To-do item
Write out the records below once more, exactly and completely.

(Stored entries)
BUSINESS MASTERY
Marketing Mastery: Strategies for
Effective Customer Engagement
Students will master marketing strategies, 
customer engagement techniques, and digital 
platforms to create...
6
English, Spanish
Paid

Result below
BUSINESS MASTERY
Marketing Mastery: Strategies for
Effective Customer Engagement
Students will master marketing strategies, 
customer engagement techniques, and digital 
platforms to create...
6
English, Spanish
Paid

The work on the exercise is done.